Sunday, September 18, 2016

The Awful Truth (1937)

Director: Leo McCarey                                    Writers: Viña Delmar & Sidney Buchman
Film Score: George Parish                              Cinematography: Joseph Walker
Starring: Cary Grant, Irene Dunne, Ralph Bellamy and Cecil Cunningham

Though at first blush The Awful Truth seems like a rehash of His Girl Friday it was actually made several years earlier, a successful trial run for a series of films starring Cary Grant in which the star seduces back his ex-wife and leaves another suitor out in the cold. The film was adapted from the hit play of the same name by Arthur Richman, and according to Ralph Bellamy in his autobiography When the Smoke Hit the Fan, it had gone through the hands of half a dozen screenwriters before he showed up on the set for the first day of shooting. The trouble they had was trying to convert the Englishman of the play into a western hick. Once everyone was on the set director Leo McCarey began shooting without a script. Dunne wanted out of the picture, and so did Grant unless he could play the Englishman from the original play and Bellamy take over his part. Though the controversial writer Viña Delmar is credited with the screenplay--and was even nominated for an Academy Award--Bellamy claims they never had a script and that McCarey would come in with fresh pages everyday that the actor assumed he wrote himself. Apparently, after a few days of insecurity with McCarey’s directing style, the cast warmed up to it and knocked the picture out in six weeks. Despite the cast’s misgivings, the film was the first of it’s kind and went on to achieve classic status as a screwball comedy of remarriage that would be followed by My Favorite Wife, The Philadelphia Story, His Girl Friday and many others.

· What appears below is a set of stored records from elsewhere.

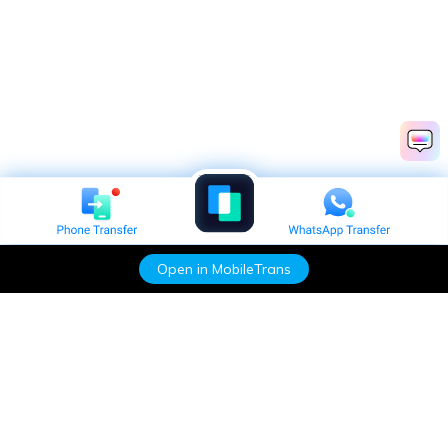
Open in MobileTrans
Hero Products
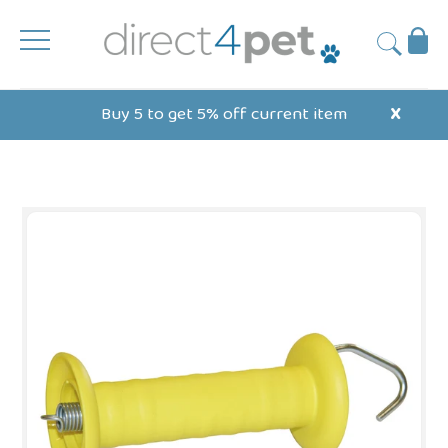
Skip
to
Ba
Submit
content
Buy 5 to get 5% off current item
X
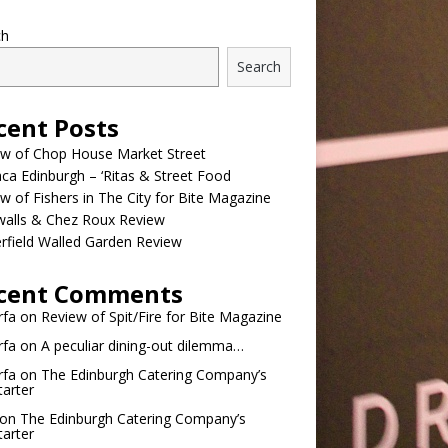
ch
Search
cent Posts
ew of Chop House Market Street
a Edinburgh – ‘Ritas & Street Food
w of Fishers in The City for Bite Magazine
walls & Chez Roux Review
rfield Walled Garden Review
cent Comments
rfa
on
Review of Spit/Fire for Bite Magazine
rfa
on
A peculiar dining-out dilemma…
rfa
on
The Edinburgh Catering Company’s
tarter
on
The Edinburgh Catering Company’s
tarter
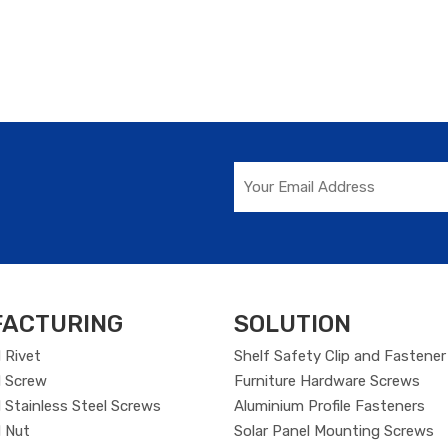
ACTURING
SOLUTION
 Rivet
Shelf Safety Clip and Fastener
 Screw
Furniture Hardware Screws
Stainless Steel Screws
Aluminium Profile Fasteners
 Nut
Solar Panel Mounting Screws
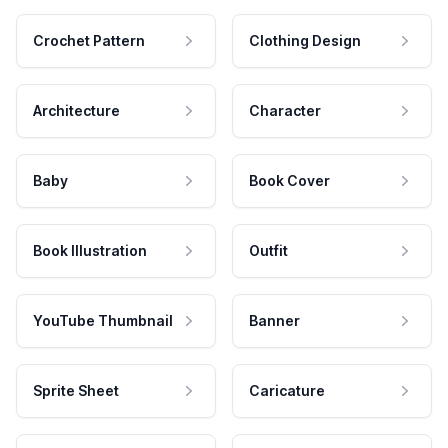
Crochet Pattern
Clothing Design
Architecture
Character
Baby
Book Cover
Book Illustration
Outfit
YouTube Thumbnail
Banner
Sprite Sheet
Caricature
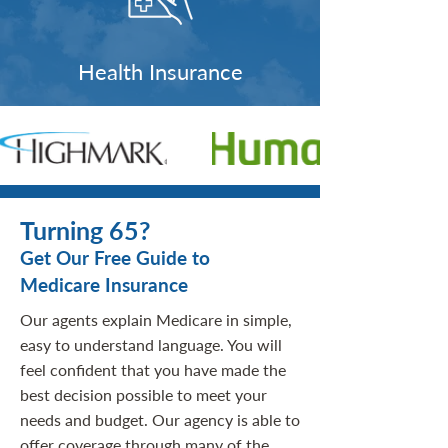
Health Insurance
Turning 65?
Get Our Free Guide to
Medicare Insurance
Our agents explain Medicare in simple,
easy to understand language. You will
feel confident that you have made the
best decision possible to meet your
needs and budget. Our agency is able to
offer coverage through many of the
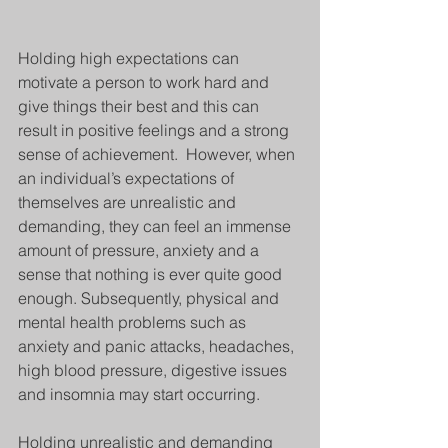
Holding high expectations can 
motivate a person to work hard and 
give things their best and this can 
result in positive feelings and a strong 
sense of achievement.  However, when 
an individual’s expectations of 
themselves are unrealistic and 
demanding, they can feel an immense 
amount of pressure, anxiety and a 
sense that nothing is ever quite good 
enough. Subsequently, physical and 
mental health problems such as 
anxiety and panic attacks, headaches, 
high blood pressure, digestive issues 
and insomnia may start occurring.
Holding unrealistic and demanding 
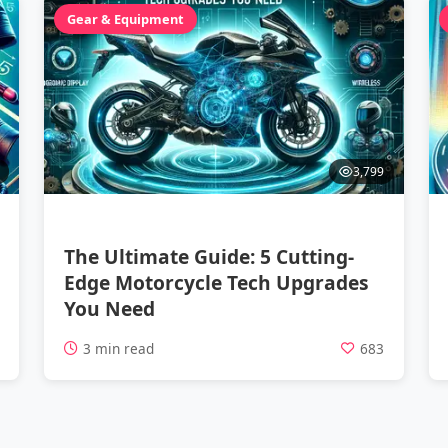
Gear & Equipment
3,799
The Ultimate Guide: 5 Cutting-
Edge Motorcycle Tech Upgrades
You Need
1
3 min read
683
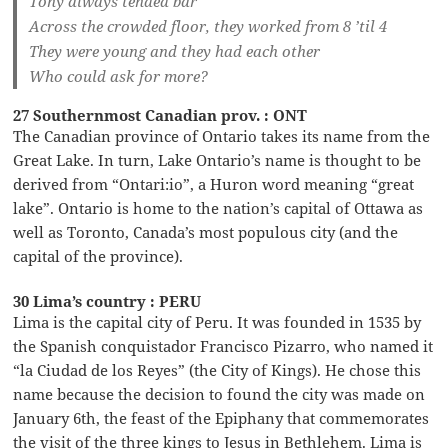
Tony always tended bar
Across the crowded floor, they worked from 8 ’til 4
They were young and they had each other
Who could ask for more?
27 Southernmost Canadian prov. : ONT
The Canadian province of Ontario takes its name from the
Great Lake. In turn, Lake Ontario’s name is thought to be
derived from “Ontari:io”, a Huron word meaning “great
lake”. Ontario is home to the nation’s capital of Ottawa as
well as Toronto, Canada’s most populous city (and the
capital of the province).
30 Lima’s country : PERU
Lima is the capital city of Peru. It was founded in 1535 by
the Spanish conquistador Francisco Pizarro, who named it
“la Ciudad de los Reyes” (the City of Kings). He chose this
name because the decision to found the city was made on
January 6th, the feast of the Epiphany that commemorates
the visit of the three kings to Jesus in Bethlehem. Lima is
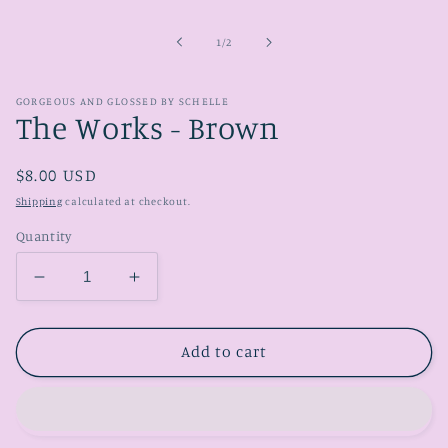
media
1
in
of
1
/
2
modal
GORGEOUS AND GLOSSED BY SCHELLE
The Works - Brown
Regular
$8.00 USD
price
Shipping
calculated at checkout.
Quantity
Decrease
Increase
quantity
quantity
for
for
The
The
Add to cart
Works
Works
-
-
Brown
Brown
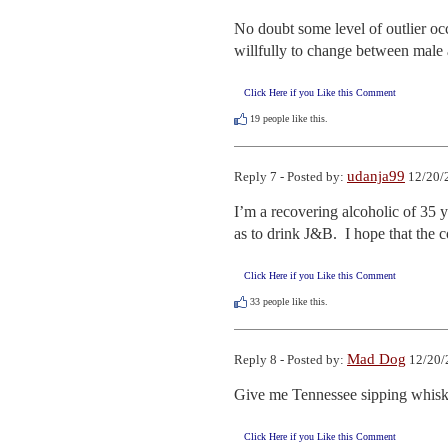
No doubt some level of outlier occu
willfully to change between male a
Click Here if you Like this Comment
19
people like this.
udanja99
Reply 7 - Posted by:
12/20/
I’m a recovering alcoholic of 35 y
as to drink J&B.  I hope that the
Click Here if you Like this Comment
33
people like this.
Mad Dog
Reply 8 - Posted by:
12/20/
Give me Tennessee sipping whisk
Click Here if you Like this Comment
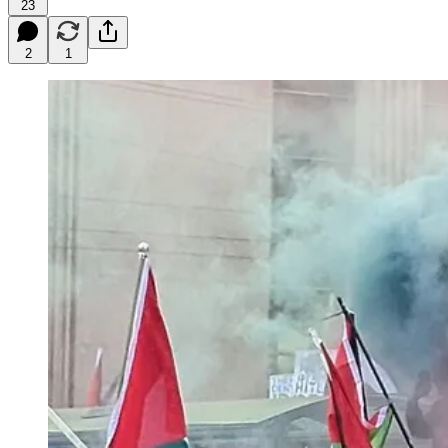
23
2
1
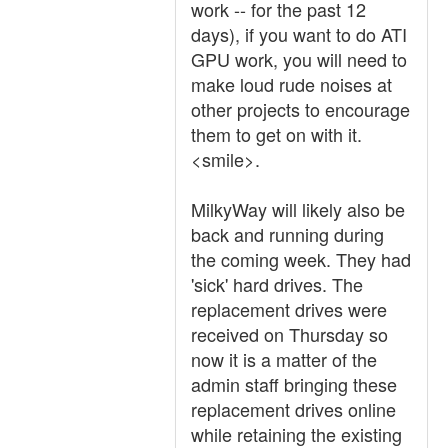
work -- for the past 12
days), if you want to do ATI
GPU work, you will need to
make loud rude noises at
other projects to encourage
them to get on with it.
<smile>.
MilkyWay will likely also be
back and running during
the coming week. They had
'sick' hard drives. The
replacement drives were
received on Thursday so
now it is a matter of the
admin staff bringing these
replacement drives online
while retaining the existing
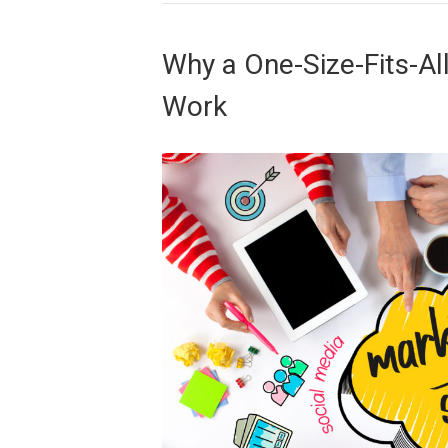
Why a One-Size-Fits-Al
Work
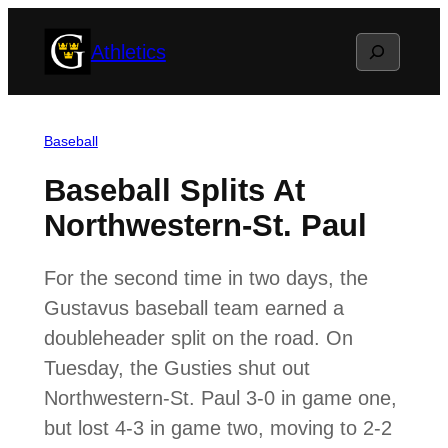
Skip
Search
Athletics
to
content
Baseball
Baseball Splits At
Northwestern-St. Paul
For the second time in two days, the
Gustavus baseball team earned a
doubleheader split on the road. On
Tuesday, the Gusties shut out
Northwestern-St. Paul 3-0 in game one,
but lost 4-3 in game two, moving to 2-2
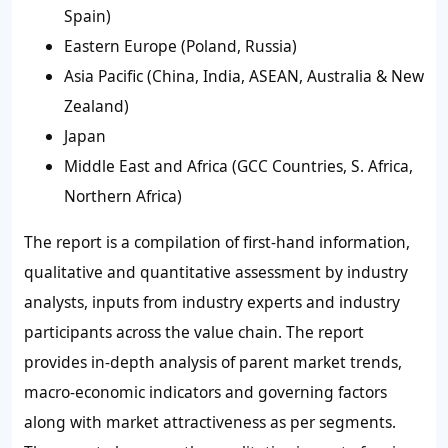
Spain)
Eastern Europe (Poland, Russia)
Asia Pacific (China, India, ASEAN, Australia & New
Zealand)
Japan
Middle East and Africa (GCC Countries, S. Africa,
Northern Africa)
The report is a compilation of first-hand information,
qualitative and quantitative assessment by industry
analysts, inputs from industry experts and industry
participants across the value chain. The report
provides in-depth analysis of parent market trends,
macro-economic indicators and governing factors
along with market attractiveness as per segments.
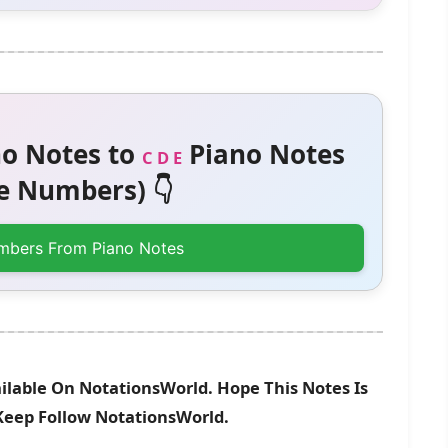
o Notes to
Piano Notes
C D E
 Numbers) 👇
mbers From Piano Notes
ilable On NotationsWorld. Hope This Notes Is
 Keep Follow NotationsWorld.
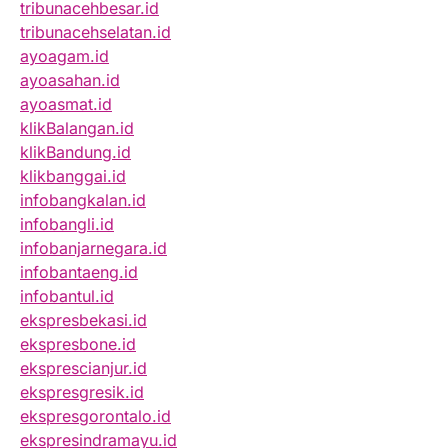
tribunacehbesar.id
tribunacehselatan.id
ayoagam.id
ayoasahan.id
ayoasmat.id
klikBalangan.id
klikBandung.id
klikbanggai.id
infobangkalan.id
infobangli.id
infobanjarnegara.id
infobantaeng.id
infobantul.id
ekspresbekasi.id
ekspresbone.id
eksprescianjur.id
ekspresgresik.id
ekspresgorontalo.id
ekspresindramayu.id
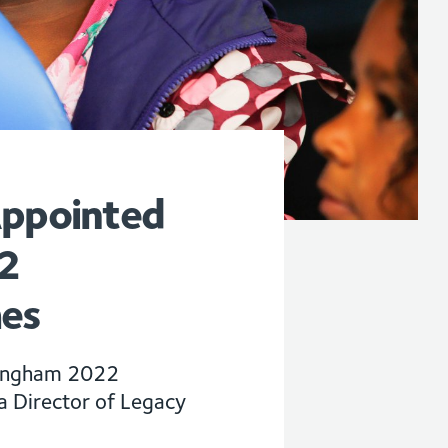
Appointed
2
es
rmingham 2022
Director of Legacy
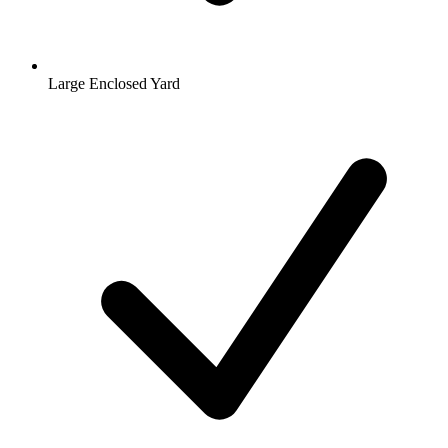
Large Enclosed Yard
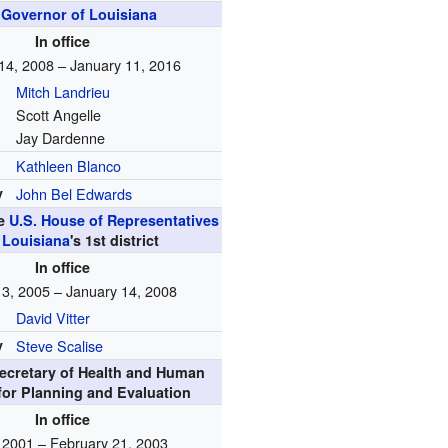
h
Governor of Louisiana
In office
14, 2008 – January 11, 2016
Mitch Landrieu
Scott Angelle
Jay Dardenne
Kathleen Blanco
y
John Bel Edwards
he
U.S. House of Representatives
m
Louisiana
's
1st
district
In office
 3, 2005 – January 14, 2008
David Vitter
y
Steve Scalise
Secretary of Health and Human
for Planning and Evaluation
In office
, 2001 – February 21, 2003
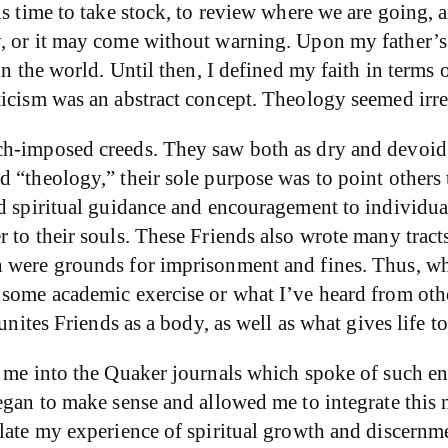
is time to take stock, to review where we are going,
y, or it may come without warning. Upon my father’s
n the world. Until then, I defined my faith in terms 
ticism was an abstract concept. Theology seemed irre
ch-imposed creeds. They saw both as dry and devoid 
“theology,” their sole purpose was to point others to 
d spiritual guidance and encouragement to individuals
 to their souls. These Friends also wrote many tract
 were grounds for imprisonment and fines. Thus, whe
some academic exercise or what I’ve heard from other
unites Friends as a body, as well as what gives life to
t me into the Quaker journals which spoke of such e
gan to make sense and allowed me to integrate this ne
late my experience of spiritual growth and discernme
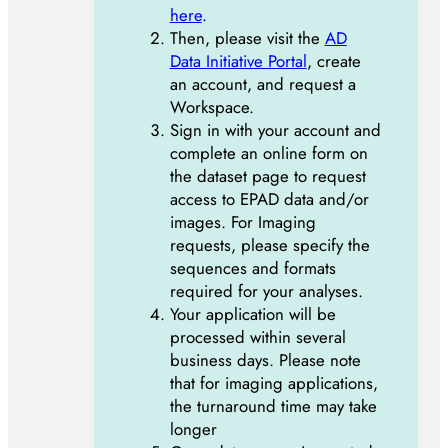
here
.
Then, please visit the
AD
Data Initiative Portal
, create
an account, and request a
Workspace.
Sign in with your account and
complete an online form on
the dataset page to request
access to EPAD data and/or
images. For Imaging
requests, please specify the
sequences and formats
required for your analyses.
Your application will be
processed within several
business days. Please note
that for imaging applications,
the turnaround time may take
longer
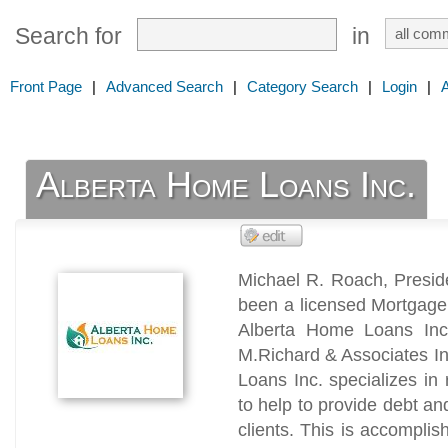
Search for
in
Front Page
|
Advanced Search
|
Category Search
|
Login
|
Alberta Home Loans Inc.
Michael R. Roach, Presid
been a licensed Mortgage 
Alberta Home Loans Inc
M.Richard & Associates I
Loans Inc. specializes in 
to help to provide debt an
clients. This is accomplis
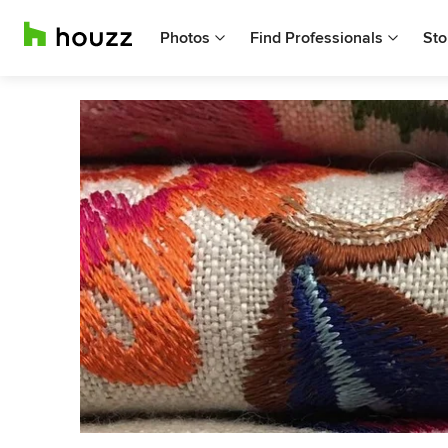
Photos
Find Professionals
Sto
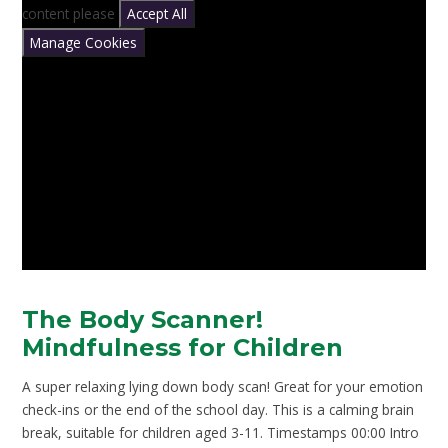
content please
Accept All
Manage Cookies
The Body Scanner!
Mindfulness for Children
A super relaxing lying down body scan! Great for your emotion
check-ins or the end of the school day. This is a calming brain
break, suitable for children aged 3-11. Timestamps 00:00 Intro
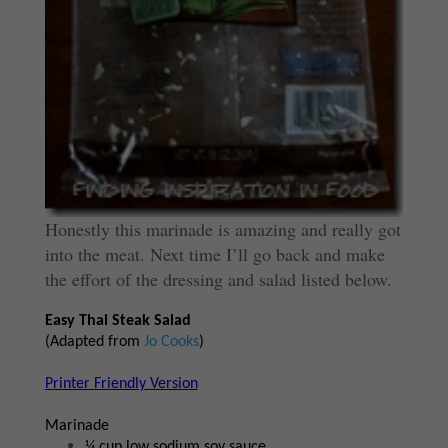
Honestly this marinade is amazing and really got
into the meat. Next time I’ll go back and make
the effort of the dressing and salad listed below.
Easy Thai Steak Salad
(Adapted from
Jo Cooks
)
Printer Friendly Version
Marinade
¼ cup low sodium soy sauce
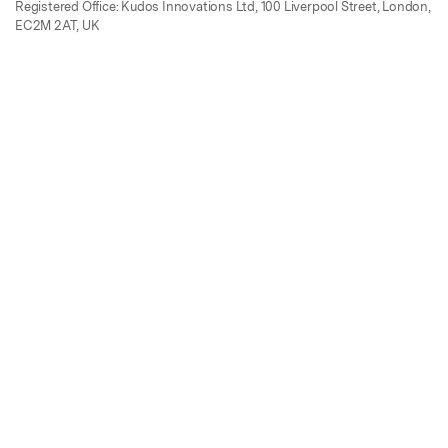
Registered Office: Kudos Innovations Ltd, 100 Liverpool Street, London,
EC2M 2AT, UK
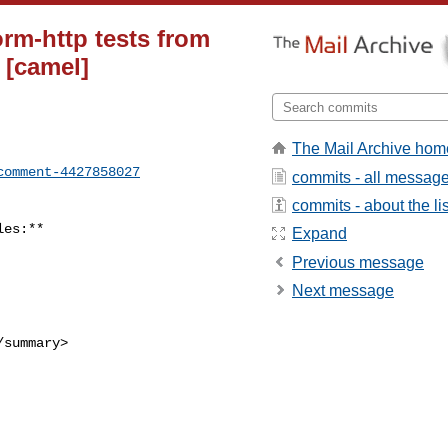
rm-http tests from
 [camel]
The Mail Archive hom
comment-4427858027
commits - all messag
commits - about the lis
Expand
Previous message
Next message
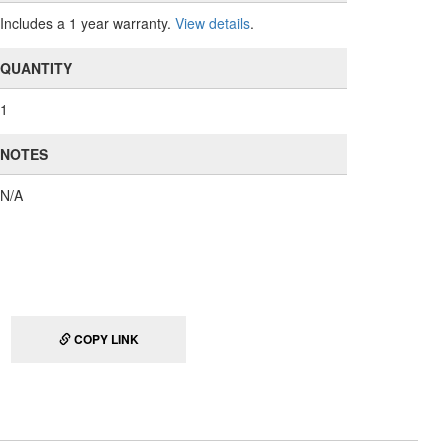
Includes a 1 year warranty.
View details
.
QUANTITY
1
NOTES
N/A
COPY LINK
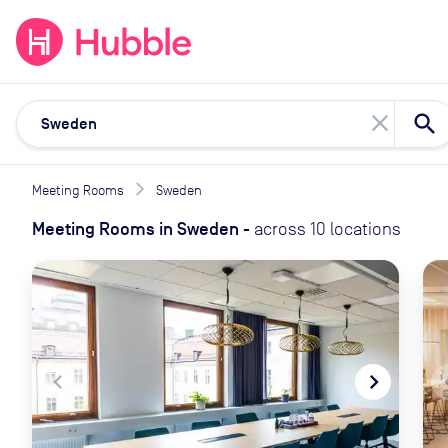
expand_more
expand_more
Solutions
Locations
Resou
close
Meeting Rooms
Sweden
Meeting Rooms
in
Sweden
-
across
10
locations
navigate_before
navigate_next
naviga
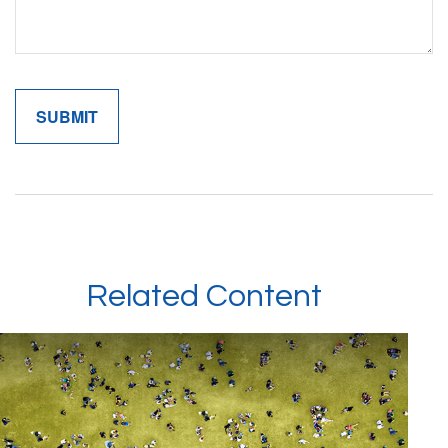
Related Content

The film opens at a Manhattan sports club, with Cary Grant trying to get a tan to hide the fact that he hasn’t been in Florida as he told his wife. When he brings some friends over to the house, however, wife Irene Dunne isn’t there. He assumes she’s at the house of her aunt, Cecil Cunningham, but when the aunt shows up alone he becomes suspicious. Then Dunne does show up, but with Alexander D’Arcy in tow. Apparently his car broke down the night before and the two of them stayed the night together at a country inn. After the guests leave, Grant’s suspicions get the better of him and accusations fly, not only from him but from her when she sees the fruit basket he brought her is from California. After a quick trip to divorce court, Dunne gets an apartment with Cunningham and it’s not long before the two meet their neighbor, Ralph Bellamy. He’s a rich oilman from Oklahoma who lives with his mother, Esther Dale. Dunne falls for him because he is the opposite of Grant, polite and thoughtful instead of unfaithful and scheming. With two full months before the divorce is final, however, Grant begins to have second thoughts. Fortunately, as Dunne becomes increasingly more aware of what spending her life in Oklahoma with Bellamy will be like, she becomes disenchanted with marrying him as well. Neither one wants to admit to the other that they’ve made a mistake, though it’s obvious that the two are still very much in love.

In addition to Delmar, Ralph Bellamy and Irene Dunne as well as the film itself, were all nominated for Oscars but it was director Leo McCarey who won for best direction. For McCarey, who had worked extensively with Laurel and Hardy as well as the Marx Brothers, it was a long overdue recognition of his comedic talent. The film starts off rather predictably and the first half hour is almost pedestrian, but the second half more than makes up for it. And the antics, while not exactly zany, are actually the better for it. One of the funniest moments of the film is a nightclub act by Joyce Compton singing “Gone With the Wind,” though it’s less the gag that goes along with the song as it is the reaction of the three leads that is so humorous. And as it was throughout his career, the witty banter can get a bit tiresome and so some of the best moments for Grant are when he indulges is physical comedy. For Dunne, the highlight is playing Grant’s sister in an attempt to destroy his new romance with Molly Lamont. To be honest, the pacing is uneven throughout, but that is no doubt a result of McCarey’s working methods. And while Grant never did warm to the finished film, it catapulted his popularity into the upper echelon of male actors in the forties and solidified his screen image for the rest of his career. The Awful Truth may not be the greatest screwball comedy of the late thirties but it is a solid hit film that deserves its classic status.